Speech by Akio Miyajima, Ambassador of Japan in Poland
Dzień dobry, (Good Afternoon,)
Dear All, my name is Miyajima Akio and I am the Japanese Ambassador to Poland.
One hundred years ago, the Japanese Red Cross helped to save nearly 800 Polish children from Siberia and transport them to their Motherland.
The children who got to Tokyo were taken care of by the Fukudenkai Social Welfare Corporation.
This beautiful history of humanitarianism is the foundation of the friendship between Japan and Poland.
I am very glad to host many descendants of the Siberian Children here today.
The fate of Siberian Children was forgotten for many years.
That is why I would like to pay tribute to the people who have contributed to recalling and popularizing this history.
In 2002, here in this Residence, the Emperor and the Empress of Japan met the three surviving Siberian Children. It was 20 years ago.

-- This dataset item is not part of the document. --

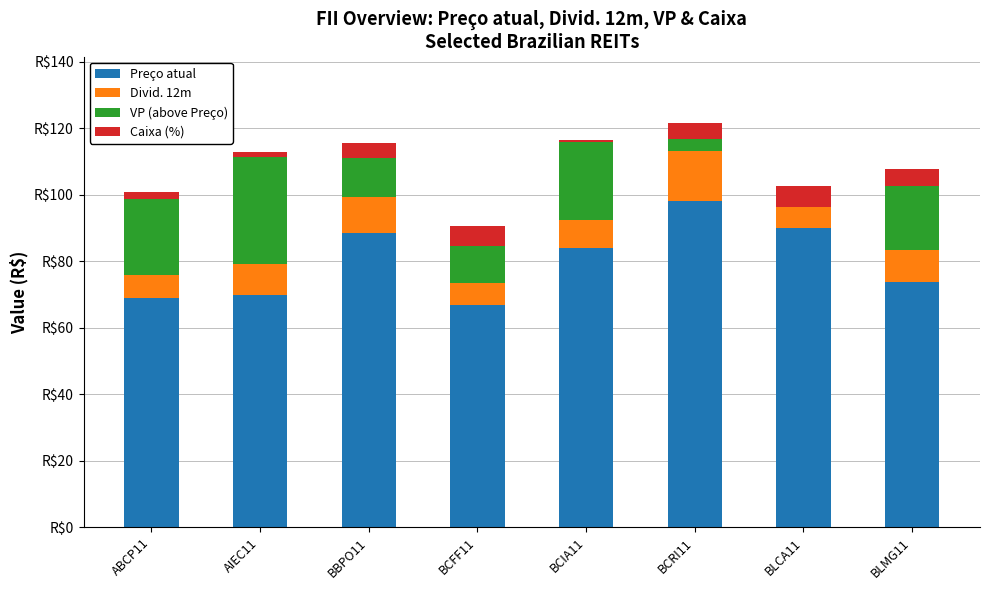

Where is Preço atual nearest to the value 82?

BCIA11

I heard that at that time all three Siberian Children were thanking the Emperor and the Empress of Japan for the help and care they had experienced in Japan.
In a few moments, all of today’s guests will have the opportunity to see this moving moment in a short documentary clip produced by Fukui TV.
After the Great Earthquakes in Kobe in 1995 and Eastern Japan in 2011, children from the affected areas were invited to spend their holidays in Poland.
In recent years, on the occasion of visits to Japan, President Andrzej Duda and First Lady Agata Kornhauser-Duda visited Fukudenkai. I consider it a wonderful gesture.
However, there are still many people, both in Poland and Japan, who still do not know the history of Siberian Children.
Now that Siberian Children are no longer with us, there is a fear that their history will be forgotten again.
I would like to ask you, together with us and with Fukudenkai, to take part in an extremely important project, which is passing the history of Siberian Children on and making it the foundation of friendship between Japan and Poland.
I am addressing especially the descendants of the Siberian Children. You are the symbol of friendship between our countries and the messengers who will take this relationship into the future.
Please pass on these stories you have heard from your parents and grandparents to future generations as well as get in touch with other families of Siberian Children.
I am counting on you.
These relations between our countries and the family members of Siberian Children are very important.
Russian aggression against Ukraine is a violation of the international order built after World War II and it cannot be tolerated.
I am full of admiration and respect for the bravely fighting Ukrainian army as well as for the Polish society, which offers help to its neighbors.
Japan implemented severe sanctions against Russia. We stand in solidarity and support for Ukraine.
Fukudenkai is currently actively helping Ukrainian refugees in Poland by financing its activities from sponsors among Japanese residents.
I am deeply touched to see how the good of a hundred years ago, expressed by helping Siberian Children, is reflected in Ukraine’s support.
Personally, from February 24, I wear a pin with the flags of Poland and Ukraine every day.
I hope the help for Ukraine and the support from Poland, which supports Ukraine, make this circle of friendship, of goodwill connecting Japan and Poland expand to link the past, present, and future.
Prawdziwych przyjaciół poznaje się w biedzie.
Japonia solidaryzuje się z Ukrainą. Japonia i Polska to dwa kraje słynące z przyjaźni.
(A friend in need is a friend indeed.
Japan stands in solidarity with Ukraine. Japan and Poland are two countries famous for their friendship.)